The situation is especially dire in Aden, where most residents have no water or power, and long lines have formed to fill jerry cans with clean water. Cut off by the fighting, the city is short of food and basic supplies. The ICRC says dozens of people have been killed in recent days and the “streets of Aden are strewn with dead bodies.” Multiple photographs show damage to apartment blocks in the city, whether from naval bombardment on Houthi positions, or from Houthi artillery strikes.
Some locals are clambering into boats and heading for Somalia, hardly a safe haven.
Al Qaeda thriving amid the chaos
Al Qaeda in the Arabian Peninsula (AQAP) has resisted a U.S. drone campaign and Yemeni armed forces for the past three years to retain a presence in eastern and southern provinces such as Hadramaut, Marib and Shabwa.
Now that the U.S. presence at the al-Anad airbase in the south is gone (evacuated days before the Houthis arrived) and the Yemeni army has effectively fallen apart, AQAP has far greater freedom of action.
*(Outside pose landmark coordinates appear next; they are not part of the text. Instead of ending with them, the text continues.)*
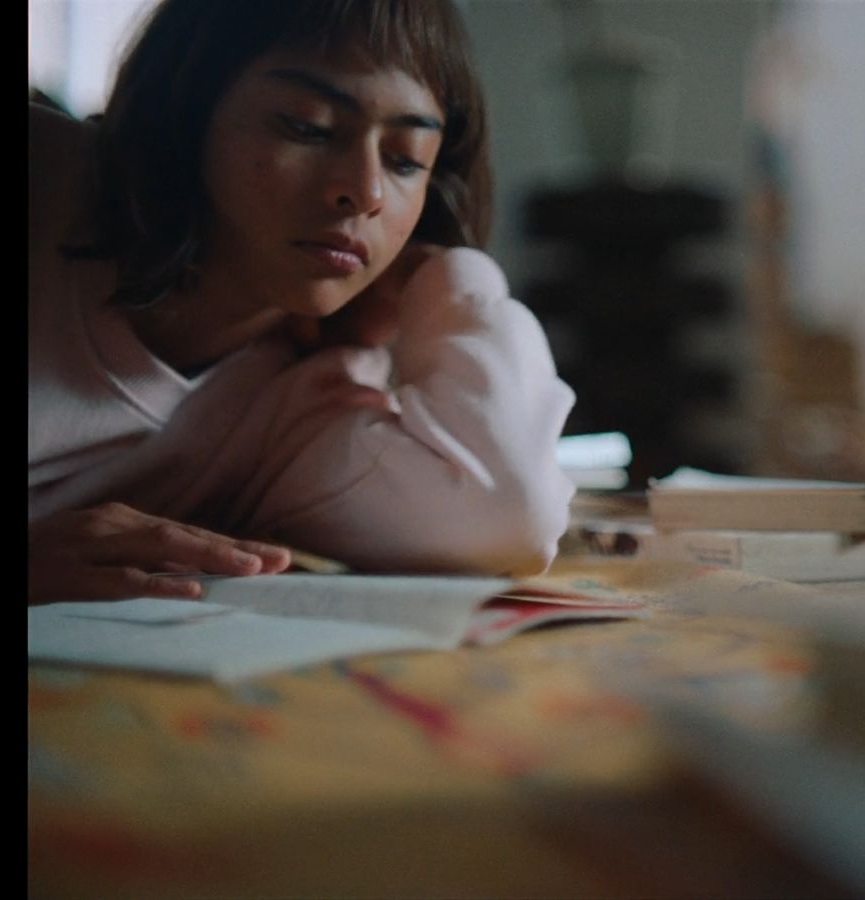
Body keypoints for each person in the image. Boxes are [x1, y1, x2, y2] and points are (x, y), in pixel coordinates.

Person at [28, 0, 576, 604]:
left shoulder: (300, 400)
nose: (366, 193)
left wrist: (448, 274)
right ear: (184, 109)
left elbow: (506, 516)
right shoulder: (44, 184)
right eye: (307, 126)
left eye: (405, 162)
Its fighters briefly overran the coastal city of Al Mukallah last week — freeing some 300 prisoners there before being pushed out by tribal fighters.
A senior AQAP member, Khaled Batarfi, was among those sprung from jail and has since appeared at a presidential palace in Al Mukallah.
AQAP is using the Houthis’ advance southwards to rally Sunni tribes and expand a campaign of bombings and ambushes in places like Taiz and al-Bayda, where it claimed to have killed and wounded dozens of Houthi last week. As the conflict in Yemen takes on a more sectarian shape, AQAP will cast itself as the protector of Sunni tribes against what it calls “the Houthi rafidi [Shi’ite] religion.”
The dangers of a regional conflict
Saudi Arabia sees the hand of Iran — its great regional rival — in the collapse of Yemen. Along with President Hadi, it has accused Iran of providing the Houthis with military aid and expertise — charges that the Houthis and Iran both deny.
At the same time, Saudi Arabia’s suddenly muscular approach appears to have ushered in a new foreign policy, according to Ray Takeyh at the Council on Foreign Relations in New York. “For Riyadh, the alliance with Washington is proving too unreliable in a region where sectarian conflict and collapsing states have ratcheted up tensions,” Takeyh wrote in the Wall Street Journal.
The Saudis appear to have little faith in a U.S. administration averse to foreign entanglements and ready to compromise with Iran over its nuclear program. They look anxiously at the sectarian chaos engulfing Syria and Iraq.
So now Riyadh appears to be cashing some chips, appealing to Pakistan to join the coalition fighting in (or over) Yemen.
Pakistan receives huge amounts of aid from Riyadh — last year $1.5 billion (in loans) — and Prime Minister Nawaz Sharif spent time in exile in Saudi Arabia after he was overthrown in a coup 16 years ago. But it also shares a long and combustible border with Iran — whose Foreign Minister, Mohammad Javad Zarif, is due in Islamabad on Wednesday. Yemen’s troubles are already causing waves far from the Arabian Peninsula.
It is possible, as Rami Khoury puts it, that Yemen is the exclamation mark at the end of an era when regional states looked to Washington or Moscow, appealed to the U.N. or called an Arab summit to address issues in the neighborhood. Now countries like Saudi Arabia and Egypt are building ad hoc coalitions in the belief they can protect their own interests.
Yemen will test whether that belief is misplaced.